* [WHAT THE TASK ASKS] Please reproduce, line for line and unchanged, the text given in every one of the entries below, leaving the images out of your answer.

══════════

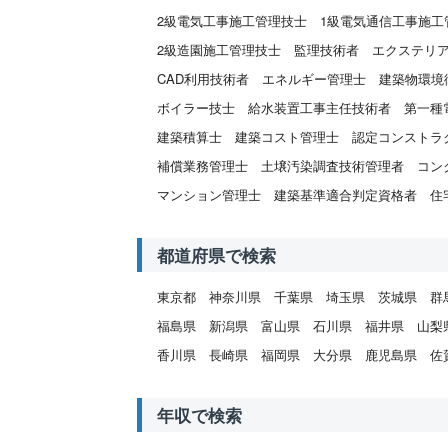
2級電気工事施工管理技士
1級電気通信工事施工
2級造園施工管理技士
監理技術者
エクステリ
CAD利用技術者
エネルギー管理士
建築物環境
ボイラー技士
給水装置工事主任技術者
第一種
建築積算士
建築コスト管理士
認定コンストラ
補償業務管理士
土壌汚染調査技術管理者
コン
マンション管理士
建築基準適合判定資格者
住
都道府県で検索
東京都
神奈川県
千葉県
埼玉県
茨城県
群
福島県
新潟県
富山県
石川県
福井県
山梨
香川県
長崎県
福岡県
大分県
鹿児島県
佐
年収で検索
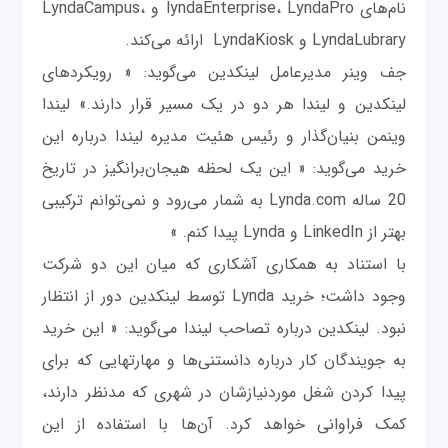
نام‌های lyndaEnterprise، LyndaPro و LyndaCampus،
LyndaLubrary و LyndaKiosk ارائه می‌کند.
جف وینر مدیرعامل لینکدین می‌گوید: « رویکردهای
لینکدین و لیندا هر دو در یک مسیر قرار دارند.» لیندا
وینمن بنیان‌گذار و رئیس هئیت مدیره لیندا درباره این
خرید می‌گوید: « این یک لحظه هیجان‌برانگیز در تاریخ
20 ساله Lynda.com به شمار می‌رود و نمی‌توانم ترکیبی
بهتر از LinkedIn و Lynda پیدا کنم. »
با استناد به همکاری آشکاری که میان این دو شرکت
وجود داشت؛ خرید Lynda توسط لینکدین دور از انتظار
نبود. لینکدین درباره تصاحب لیندا می‌گوید: « این خرید
به جویندگان کار درباره دانستنی‌ها و مهارتهایی که برای
پیدا کردن شغل موردنیازشان در شهری که مدنظر دارند،
کمک فراوانی خواهد کرد. آن‌ها با استفاده از این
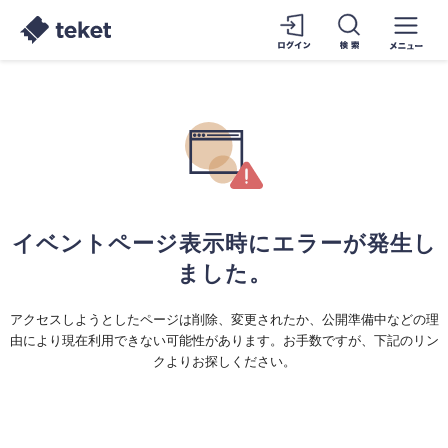
イベントページ表示時にエラーが発生し
ました。
アクセスしようとしたページは削除、変更されたか、公開準備中などの理
由により現在利用できない可能性があります。お手数ですが、下記のリン
クよりお探しください。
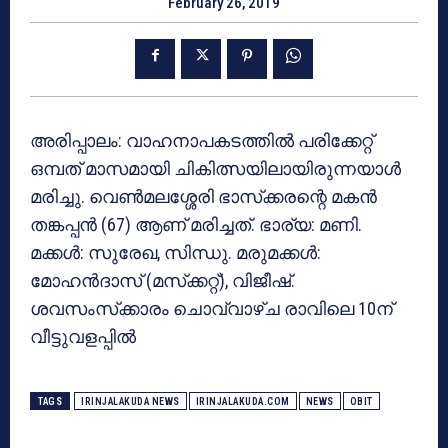
February 26, 2019
അരിപ്പാലം: വാഹനാപകടത്തില്‍ പരിക്കേറ്റ്
ഒമ്പത് മാസമായി ചികിത്സയിലായിരുന്നയാള്‍
മരിച്ചു. വെണ്‍മലശ്ശേരി ഭാസ്‌ക്കരന്റെ മകന്‍
തങ്കപ്പന്‍ (67) ആണ് മരിച്ചത്. ഭാര്യ: മണി.
മക്കള്‍: സുരേഖ, സിന്ധു. മരുമക്കള്‍:
മോഹന്‍ദാസ് (മസ്‌ക്കറ്റ്), വിജീഷ്.
ശവസംസ്‌ക്കാരം ചൊവ്വാഴ്ച രാവിലെ 10ന്
വീട്ടുവളപ്പില്‍
TAGS
IRINJALAKUDA NEWS
IRINJALAKUDA.COM
NEWS
OBIT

══════════

* [EXERCISE RESPONSE]
2級電気工事施工管理技士
1級電気通信工事施工
2級造園施工管理技士
監理技術者
エクステリ
CAD利用技術者
エネルギー管理士
建築物環境
ボイラー技士
給水装置工事主任技術者
第一種
建築積算士
建築コスト管理士
認定コンストラ
補償業務管理士
土壌汚染調査技術管理者
コン
マンション管理士
建築基準適合判定資格者
住
都道府県で検索
東京都
神奈川県
千葉県
埼玉県
茨城県
群
福島県
新潟県
富山県
石川県
福井県
山梨
香川県
長崎県
福岡県
大分県
鹿児島県
佐
年収で検索
نام‌های lyndaEnterprise، LyndaPro و LyndaCampus،
LyndaLubrary و LyndaKiosk ارائه می‌کند.
جف وینر مدیرعامل لینکدین می‌گوید: « رویکردهای
لینکدین و لیندا هر دو در یک مسیر قرار دارند.» لیندا
وینمن بنیان‌گذار و رئیس هئیت مدیره لیندا درباره این
خرید می‌گوید: « این یک لحظه هیجان‌برانگیز در تاریخ
20 ساله Lynda.com به شمار می‌رود و نمی‌توانم ترکیبی
بهتر از LinkedIn و Lynda پیدا کنم. »
با استناد به همکاری آشکاری که میان این دو شرکت
وجود داشت؛ خرید Lynda توسط لینکدین دور از انتظار
نبود. لینکدین درباره تصاحب لیندا می‌گوید: « این خرید
به جویندگان کار درباره دانستنی‌ها و مهارتهایی که برای
پیدا کردن شغل موردنیازشان در شهری که مدنظر دارند،
کمک فراوانی خواهد کرد. آن‌ها با استفاده از این
イベントページ表示時にエラーが発生し
ました。
アクセスしようとしたページは削除、変更されたか、公開準備中などの理
由により現在利用できない可能性があります。お手数ですが、下記のリン
クよりお探しください。
February 26, 2019
അരിപ്പാലം: വാഹനാപകടത്തില്‍ പരിക്കേറ്റ്
ഒമ്പത് മാസമായി ചികിത്സയിലായിരുന്നയാള്‍
മരിച്ചു. വെണ്‍മലശ്ശേരി ഭാസ്‌ക്കരന്റെ മകന്‍
തങ്കപ്പന്‍ (67) ആണ് മരിച്ചത്. ഭാര്യ: മണി.
മക്കള്‍: സുരേഖ, സിന്ധു. മരുമക്കള്‍:
മോഹന്‍ദാസ് (മസ്‌ക്കറ്റ്), വിജീഷ്.
ശവസംസ്‌ക്കാരം ചൊവ്വാഴ്ച രാവിലെ 10ന്
വീട്ടുവളപ്പില്‍
TAGS
IRINJALAKUDA NEWS
IRINJALAKUDA.COM
NEWS
OBIT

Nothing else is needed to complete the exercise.